Initialization is Critical to Whether Transformers Fit Composite Functions by Reasoning or Memorizing
Zhongwang Zhang, Pengxiao Lin, Zhiwei Wang, Yaoyu Zhang, Zhi-Qin John Xu
TL;DR
This work asks why transformers sometimes learn compositional reasoning rather than merely memorizing mappings. By adopting an anchor-function setup with two-anchor compositions, it demonstrates a phase diagram controlled by the initialization rate $\gamma$ (with parameter std dev ~ $1/d_{\text{in}}^{\gamma}$) and model depth: small initializations promote inferential, low-complexity solutions that compose single-anchor mappings, while larger initializations push towards symmetric memorization. The authors illuminate distinct information-flow and vector-representation mechanisms for each phase and show that inferential solutions exhibit low complexity with structured embeddings and condensed directions in $W^{Q(1)}$, whereas symmetric solutions do not. Validation on synthetic data and broader architectures (e.g., GPT-2) across multiple tasks indicates that initializing transformers with appropriate $\gamma$ can bias models toward reasoning over memorization, with practical implications for tuning models toward compositional generalization. They further propose using $\gamma$ as a tunable hyper-parameter to balance reasoning and memorization in real-world settings, and discuss limitations and future work including more diverse datasets and mixture-of-experts approaches.
Abstract
Transformers have shown impressive capabilities across various tasks, but their performance on compositional problems remains a topic of debate. In this work, we investigate the mechanisms of how transformers behave on unseen compositional tasks. We discover that the parameter initialization scale plays a critical role in determining whether the model learns inferential (reasoning-based) solutions, which capture the underlying compositional primitives, or symmetric (memory-based) solutions, which simply memorize mappings without understanding the compositional structure.

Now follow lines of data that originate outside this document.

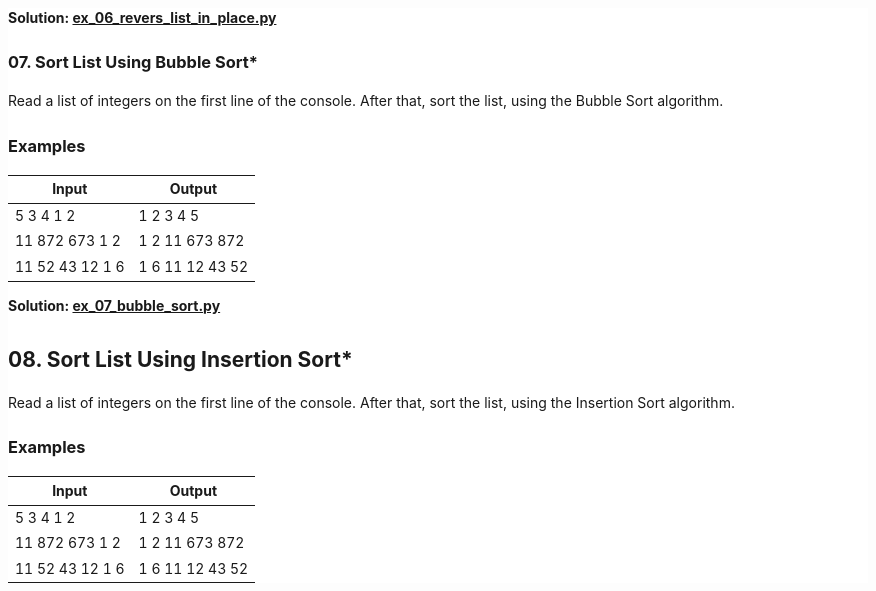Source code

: <p><b>Solution: <a href="./ex_06_revers_list_in_place.py">ex_06_revers_list_in_place.py</a></b></p>

### 07. Sort List Using Bubble Sort*

Read a list of integers on the first line of the console. After that, sort the list, using the Bubble Sort algorithm.

### Examples

<table>
<thead>
<tr>
<th>Input</th>
<th>Output</th>
</tr>
</thead>
<tbody>
<tr>
<td>5 3 4 1 2</td>
<td>1 2 3 4 5</td>
</tr>
<tr>
<td>11 872 673 1 2</td>
<td>1 2 11 673 872</td>
</tr>
<tr>
<td>11 52 43 12 1 6</td>
<td>1 6 11 12 43 52</td>
</tr>
</tbody>
</table>

<p><b>Solution: <a href="./ex_07_bubble_sort.py">ex_07_bubble_sort.py</a></b></p>

## 08. Sort List Using Insertion Sort*

Read a list of integers on the first line of the console. After that, sort the list, using the Insertion Sort algorithm.

### Examples

<table>
<thead>
<tr>
<th>Input</th>
<th>Output</th>
</tr>
</thead>
<tbody>
<tr>
<td>5 3 4 1 2</td>
<td>1 2 3 4 5</td>
</tr>
<tr>
<td>11 872 673 1 2</td>
<td>1 2 11 673 872</td>
</tr>
<tr>
<td>11 52 43 12 1 6</td>
<td>1 6 11 12 43 52</td>
</tr>
</tbody>
</table>
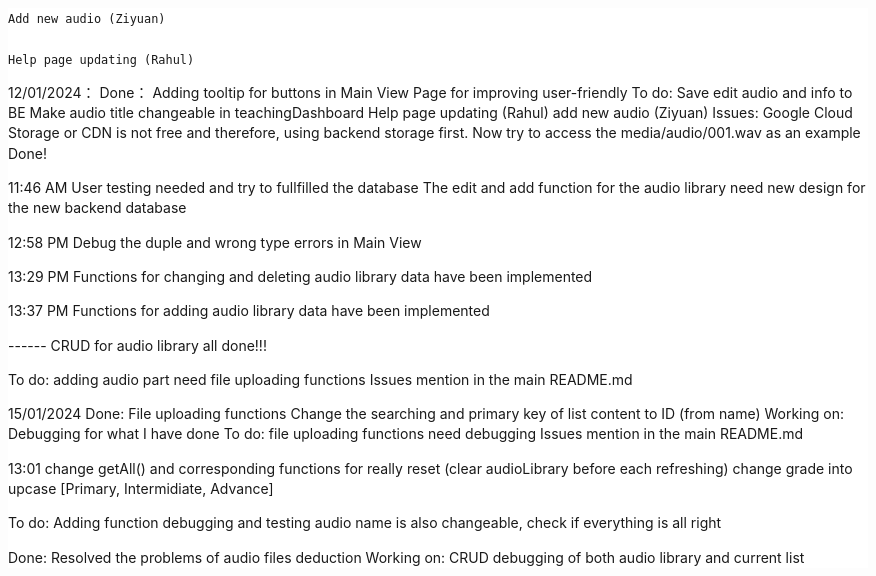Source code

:     Add new audio (Ziyuan)

    Help page updating (Rahul)

12/01/2024：
Done：
    Adding tooltip for buttons in Main View Page for improving user-friendly
To do:
    Save edit audio and info to BE
    Make audio title changeable in teachingDashboard
    Help page updating (Rahul)
    add new audio (Ziyuan)
Issues:
    Google Cloud Storage or CDN is not free and therefore, using backend storage first.
        Now try to access the media/audio/001.wav as an example
Done!

11:46 AM
    User testing needed and try to fullfilled the database
    The edit and add function for the audio library need new design for the new backend database

12:58 PM
    Debug the duple and wrong type errors in Main View

13:29 PM
    Functions for changing and deleting audio library data have been implemented

13:37 PM
    Functions for adding audio library data have been implemented

------ CRUD for audio library all done!!!

To do:
    adding audio part need file uploading functions
    Issues mention in the main README.md

15/01/2024
Done:
    File uploading functions
    Change the searching and primary key of list content to ID (from name)
Working on:
    Debugging for what I have done
To do:
    file uploading functions need debugging
    Issues mention in the main README.md

13:01
    change getAll() and corresponding functions for really reset (clear audioLibrary before each refreshing)
    change grade into upcase [Primary, Intermidiate, Advance]

To do:
    Adding function debugging and testing
    audio name is also changeable, check if everything is all right

Done:
    Resolved the problems of audio files deduction
Working on:
    CRUD debugging of both audio library and current list
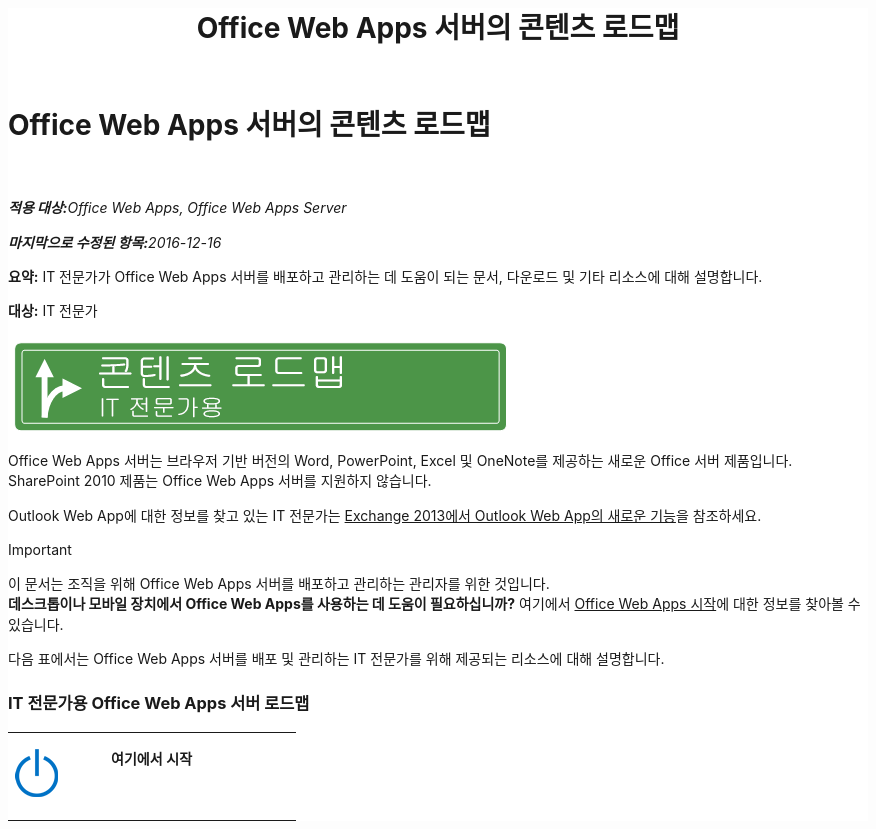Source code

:﻿---
title: Office Web Apps 서버의 콘텐츠 로드맵
TOCTitle: '콘텐츠 로드맵: Office Web Apps 서버'
ms:assetid: ddf27b4b-c4fc-4ca7-8248-1fd3730b6f3e
ms:mtpsurl: https://technet.microsoft.com/ko-kr/library/Dn135237(v=office.15)
ms:contentKeyID: 56631563
ms.date: 12/18/2017
mtps_version: v=office.15
ms.translationtype: HT
---

# Office Web Apps 서버의 콘텐츠 로드맵

 

_<strong>적용 대상:</strong>Office Web Apps, Office Web Apps Server_

_<strong>마지막으로 수정된 항목:</strong>2016-12-16_

**요약:** IT 전문가가 Office Web Apps 서버를 배포하고 관리하는 데 도움이 되는 문서, 다운로드 및 기타 리소스에 대해 설명합니다.

**대상:** IT 전문가

![IT 전문가용 콘텐츠 로드맵(배너 이미지)](images/Dn135237.38433eef-287a-455e-8dbb-6a85252a5eb8(Office.15).gif "IT 전문가용 콘텐츠 로드맵(배너 이미지)")

Office Web Apps 서버는 브라우저 기반 버전의 Word, PowerPoint, Excel 및 OneNote를 제공하는 새로운 Office 서버 제품입니다. SharePoint 2010 제품는 Office Web Apps 서버를 지원하지 않습니다.

Outlook Web App에 대한 정보를 찾고 있는 IT 전문가는 [Exchange 2013에서 Outlook Web App의 새로운 기능](http://go.microsoft.com/fwlink/?linkid=282325)을 참조하세요.


> [!IMPORTANT]
> 이 문서는 조직을 위해 Office Web Apps 서버를 배포하고 관리하는 관리자를 위한 것입니다.<BR><STRONG>데스크톱이나 모바일 장치에서 Office Web Apps를 사용하는 데 도움이 필요하십니까?</STRONG> 여기에서 <A href="http://go.microsoft.com/fwlink/p/?linkid=269811">Office Web Apps 시작</A>에 대한 정보를 찾아볼 수 있습니다.



다음 표에서는 Office Web Apps 서버를 배포 및 관리하는 IT 전문가를 위해 제공되는 리소스에 대해 설명합니다.

### IT 전문가용 Office Web Apps 서버 로드맵

<table>
<colgroup>
<col style="width: 33%" />
<col style="width: 33%" />
<col style="width: 33%" />
</colgroup>
<tbody>
<tr class="odd">
<td><p><img src="images/Ee855124.6b2d6dfa-7dc8-40fb-8335-af68b575f8cb(Office.15).png" title="시작" alt="시작" /></p></td>
<td><p><strong>여기에서 시작</strong></p></td>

By analyzing the information flow and vector representations within the model, we reveal the distinct mechanisms underlying these solution types. We further find that inferential (reasoning-based) solutions exhibit low complexity bias, which we hypothesize is a key factor enabling them to learn individual mappings for single anchors. We validate our conclusions on various real-world datasets. Our findings provide valuable insights into the role of initialization scale in tuning the reasoning and memorizing ability and we propose the initialization rate $γ$ to be a convenient tunable hyper-parameter in common deep learning frameworks, where $1/d_{\mathrm{in}}^γ$ is the standard deviation of parameters of the layer with $d_{\mathrm{in}}$ input neurons.